Multi Cloud Governance

02Oct18

This is one of those posts that started life on an email thread. It comes from a discussion on the topic of multi cloud governance for large enterprises.

Why cloud?

The answer is not ‘cloud is cheaper’, because it just isn’t. We know from Amazon’s financials that it’s gushing money because cloud is a high margin and very profitable business. Any halfway competent large enterprise can run its own data centres cheaper, and the mainframe and midrange legacy isn’t going anywhere so neither are those data centres.

The answer is ‘cloud is faster’. Cloud enables quicker delivery of value in response to changing user needs. ‘Digital’ is built out of continuous delivery (CD) pipelines, and CD pipelines need cloud at the end of them, because you can’t do continuous delivery without API enabled on demand infrastructure (which is lots of words for ‘a cloud’).

What kind of cloud?

Having focused our attention on the right category – applications that deliver outcomes more quickly by constructing CD pipelines – we finally come to the vexed question of what type of services do they want to consume? Is it IaaS, CaaS, FaaS (or some combination)?

Safety First

The crucial outcome is safety[1]. The app developers need to be able to consume services without crossing lines with respect to security and compliance.
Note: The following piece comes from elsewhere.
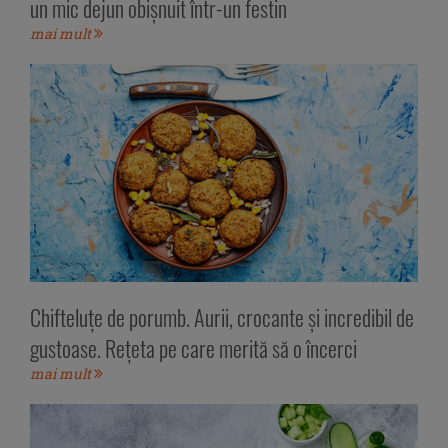
un mic dejun obișnuit într-un festin
mai mult
Chifteluțe de porumb. Aurii, crocante și incredibil de
gustoase. Rețeta pe care merită să o încerci
mai mult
Safety costs money (but far less than unsafe practices) so we end up at a cost/benefit trade off. For every class of services that consumed how much does it cost to make them safe, and what benefit is accrued (in speed to market and revenue achieved from that)? This doesn’t just apply to which cloud will be used (AWS vs Azure vs Google); it also applies at a finer grained level to which services are consumed within those clouds.

Control vs Productivity

Most large enterprises are looking down the wrong end of the telescope. They’re thinking about control before productivity rather than productivity before control; and that pattern is borne from the traditional enterprise mindset of standardisation to reduce complexity and cost.

Many enterprises feel like they have these options:

  1. Make the complexity appear to go away by putting a unifying broker layer between the cloud and its consumer.
  2. Accept that there will be multiple data centres and cloud providers and use some sort of common technology (e.g. containers) to enable common approaches to application development and deployment.
  3. Some combination of (1) and (2) where elements of the infrastructure and operations are treated in a common way (e.g. billing, operational data, software delivery).

None of them are good, because all of them presuppose that we make an activity safe before we even know what the activity is. It’s a great way of spending time and treasure on something that never delivers any practical value[2].

Getting to the cost/benefit trade off

This means actually knowing the cost, and actually being able to figure out the benefit. A managed cloud service with safety built in (like you get from a services company rather than the raw cloud underneath it) will show a sticker price for cost – so we’re half way there. The other half naturally extends into the enterprise’s own investment appraisal processes (and there’s room for services companies to be facilitators for the extra work needed there).

In the end it doesn’t matter whether they use one cloud or five. Whether they use containers, functions or VMs. It only matters that engineers are safe, and the overhead of achieving that safety is part of the broader business case for the functionality.

The final issue is the classic ‘buy the restaurant to eat the first meal’ problem that so often comes up with large enterprises, where any given app can’t make the business case stand up on its own. That takes us to a portfolio management exercise where the investment in safety for a category of apps with common needs gets justified by the expected benefits of all those apps (and the apps that might follow them). So there’s a need for some degree of aggregation. What happens next is essentially paving the cow paths – early success becomes the path of least resistance for things that follow (so that they don’t have to make fresh cases for their own new safety demands).

What this brings us to is the ability to say to application developers ‘you can have anything you want provided that you can afford the safety’, ‘you may club together to pay for safety’. That leads to an initial cohort of apps that make something happen within the confines of a given set of safety systems. It’s easy to follow them, because the safety investment has already been paid down. Apps can choose not to follow, but that choice comes with the consequence that they need to stand up their own safety and pay the premium.

They key point is ‘they come and we build it’ rather than ‘build it and they shall come’.

Notes

[1] I’ve written about safety (first) before.
[2] For more on why brokers are considered an anitpattern take a look at Barclays’ Infrastructure CTO Keiran Broadfoot in his 2017 re:Invent presentation.